Software-maker Adobe has seen profit and sales climb to record levels during the three months to 5 March.
Driving demand has been a new package of software that bundles programs such as Photoshop and Illustrator together.
Net income for the quarter topped analysts' forecasts and more than doubled from a year ago to $123m (£67m), or 50 cents a share.
Sales also surged, jumping to $423.3m and prompting Adobe to increase its revenue targets for the full year.
The company is benefiting from the increasing digitisation of documents, images, video and audio both at home and in the office, analysts said.
To meet changes in the marketplace, Adobe released its Creative Suite package that lets companies buy a number of programs rather than have to shell out for each one separately.
The pick up in demand surprised even the company and Creative Suite accounted for about 15% of total revenue during the first quarter.
Underpinning the new products, meanwhile, is the company's Acrobat software that lets users create and manage documents in the Portable Data Format (PDF).
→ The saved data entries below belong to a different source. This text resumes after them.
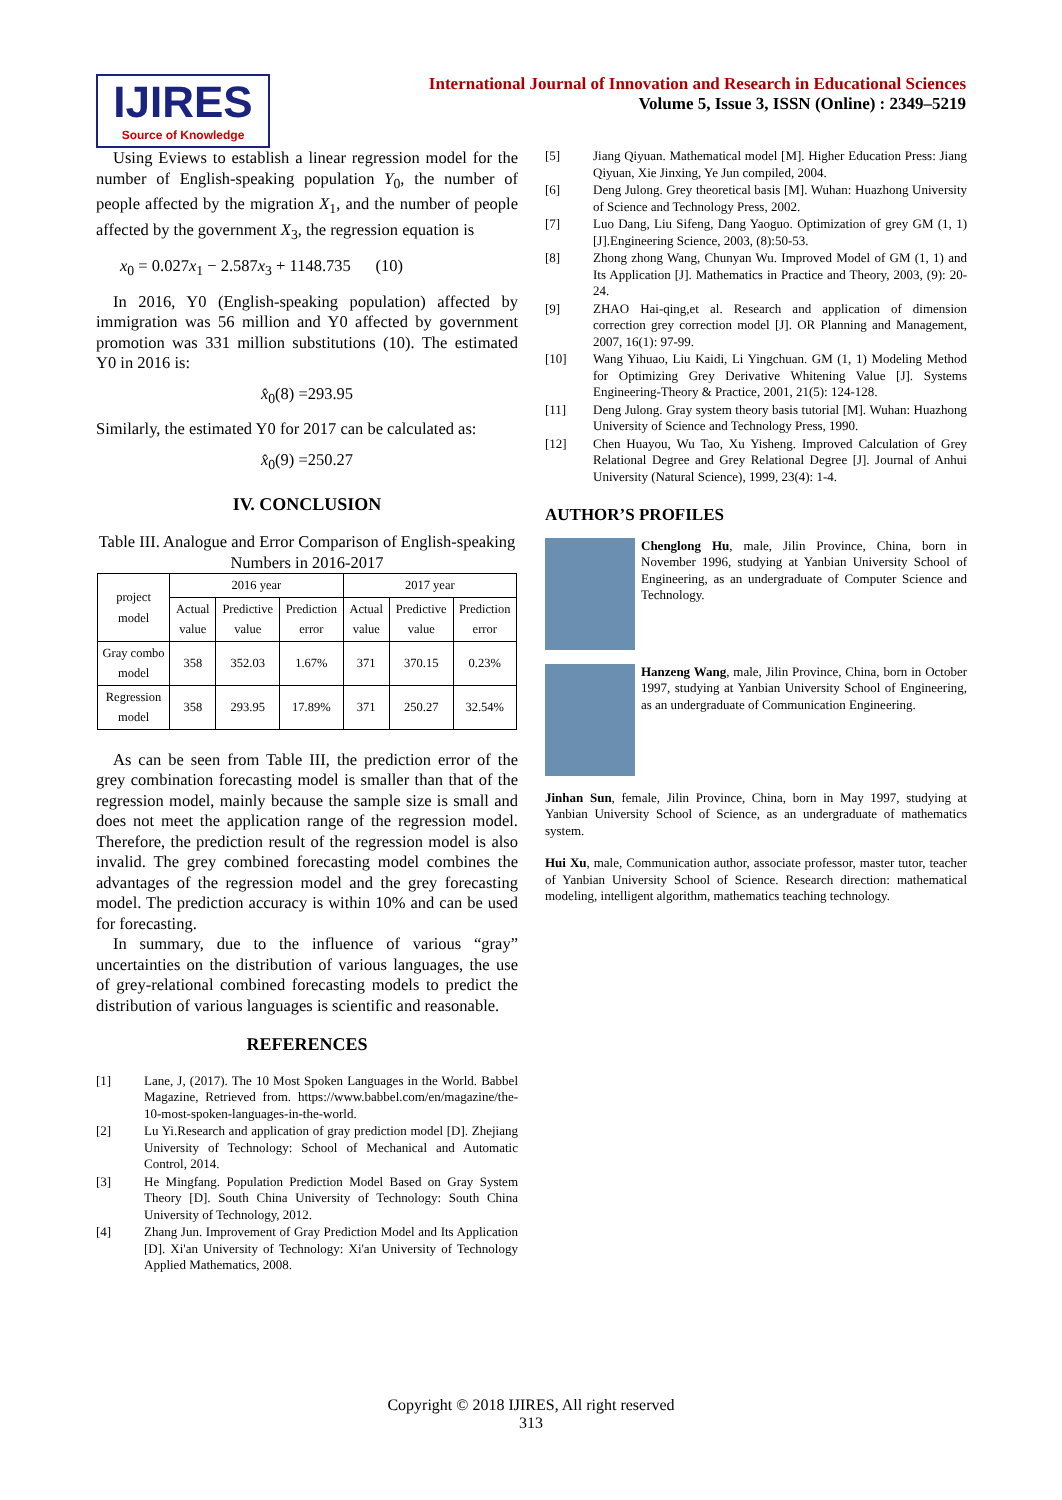IJIRES
Source of Knowledge
International Journal of Innovation and Research in Educational Sciences
Volume 5, Issue 3, ISSN (Online) : 2349–5219
Using Eviews to establish a linear regression model for the number of English-speaking population Y<sub>0</sub>, the number of people affected by the migration X<sub>1</sub>, and the number of people affected by the government X<sub>3</sub>, the regression equation is
x<sub>0</sub> = 0.027x<sub>1</sub> − 2.587x<sub>3</sub> + 1148.735 (10)
In 2016, Y0 (English-speaking population) affected by immigration was 56 million and Y0 affected by government promotion was 331 million substitutions (10). The estimated Y0 in 2016 is:
x̂<sub>0</sub>(8) =293.95
Similarly, the estimated Y0 for 2017 can be calculated as:
x̂<sub>0</sub>(9) =250.27
IV. CONCLUSION
Table III. Analogue and Error Comparison of English-speaking Numbers in 2016-2017
| project model | 2016 year | | | 2017 year | | |
| --- | --- | --- | --- | --- | --- | --- |
| | Actual value | Predictive value | Prediction error | Actual value | Predictive value | Prediction error |
| Gray combo model | 358 | 352.03 | 1.67% | 371 | 370.15 | 0.23% |
| Regression model | 358 | 293.95 | 17.89% | 371 | 250.27 | 32.54% |
As can be seen from Table III, the prediction error of the grey combination forecasting model is smaller than that of the regression model, mainly because the sample size is small and does not meet the application range of the regression model. Therefore, the prediction result of the regression model is also invalid. The grey combined forecasting model combines the advantages of the regression model and the grey forecasting model. The prediction accuracy is within 10% and can be used for forecasting.
In summary, due to the influence of various “gray” uncertainties on the distribution of various languages, the use of grey-relational combined forecasting models to predict the distribution of various languages is scientific and reasonable.
REFERENCES
[1] Lane, J, (2017). The 10 Most Spoken Languages in the World. Babbel Magazine, Retrieved from. https://www.babbel.com/en/magazine/the-10-most-spoken-languages-in-the-world.
[2] Lu Yi.Research and application of gray prediction model [D]. Zhejiang University of Technology: School of Mechanical and Automatic Control, 2014.
[3] He Mingfang. Population Prediction Model Based on Gray System Theory [D]. South China University of Technology: South China University of Technology, 2012.
[4] Zhang Jun. Improvement of Gray Prediction Model and Its Application [D]. Xi'an University of Technology: Xi'an University of Technology Applied Mathematics, 2008.
[5] Jiang Qiyuan. Mathematical model [M]. Higher Education Press: Jiang Qiyuan, Xie Jinxing, Ye Jun compiled, 2004.
[6] Deng Julong. Grey theoretical basis [M]. Wuhan: Huazhong University of Science and Technology Press, 2002.
[7] Luo Dang, Liu Sifeng, Dang Yaoguo. Optimization of grey GM (1, 1) [J].Engineering Science, 2003, (8):50-53.
[8] Zhong zhong Wang, Chunyan Wu. Improved Model of GM (1, 1) and Its Application [J]. Mathematics in Practice and Theory, 2003, (9): 20-24.
[9] ZHAO Hai-qing,et al. Research and application of dimension correction grey correction model [J]. OR Planning and Management, 2007, 16(1): 97-99.
[10] Wang Yihuao, Liu Kaidi, Li Yingchuan. GM (1, 1) Modeling Method for Optimizing Grey Derivative Whitening Value [J]. Systems Engineering-Theory & Practice, 2001, 21(5): 124-128.
[11] Deng Julong. Gray system theory basis tutorial [M]. Wuhan: Huazhong University of Science and Technology Press, 1990.
[12] Chen Huayou, Wu Tao, Xu Yisheng. Improved Calculation of Grey Relational Degree and Grey Relational Degree [J]. Journal of Anhui University (Natural Science), 1999, 23(4): 1-4.
AUTHOR’S PROFILES
Chenglong Hu, male, Jilin Province, China, born in November 1996, studying at Yanbian University School of Engineering, as an undergraduate of Computer Science and Technology.
Hanzeng Wang, male, Jilin Province, China, born in October 1997, studying at Yanbian University School of Engineering, as an undergraduate of Communication Engineering.
Jinhan Sun, female, Jilin Province, China, born in May 1997, studying at Yanbian University School of Science, as an undergraduate of mathematics system.
Hui Xu, male, Communication author, associate professor, master tutor, teacher of Yanbian University School of Science. Research direction: mathematical modeling, intelligent algorithm, mathematics teaching technology.
Copyright © 2018 IJIRES, All right reserved
313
Many large firms, particularly those in the finance and legal sectors, are trying to streamline their operations and are replacing paper with electronic documents.
Adobe's first quarter is expected to be stronger than its second and analysts are predicting a drop off in sales because of the Easter holidays and shorter months.
That should not rein in growth too much, however, with revenue for the full year now forecast to rise to between $1.475bn to $1.5bn. That would be an annual growth rate of about 15%.
Shares in Adobe climbed to $38.92 in after-hours trade in New York after earlier closing up at $36.27 on the Nasdaq.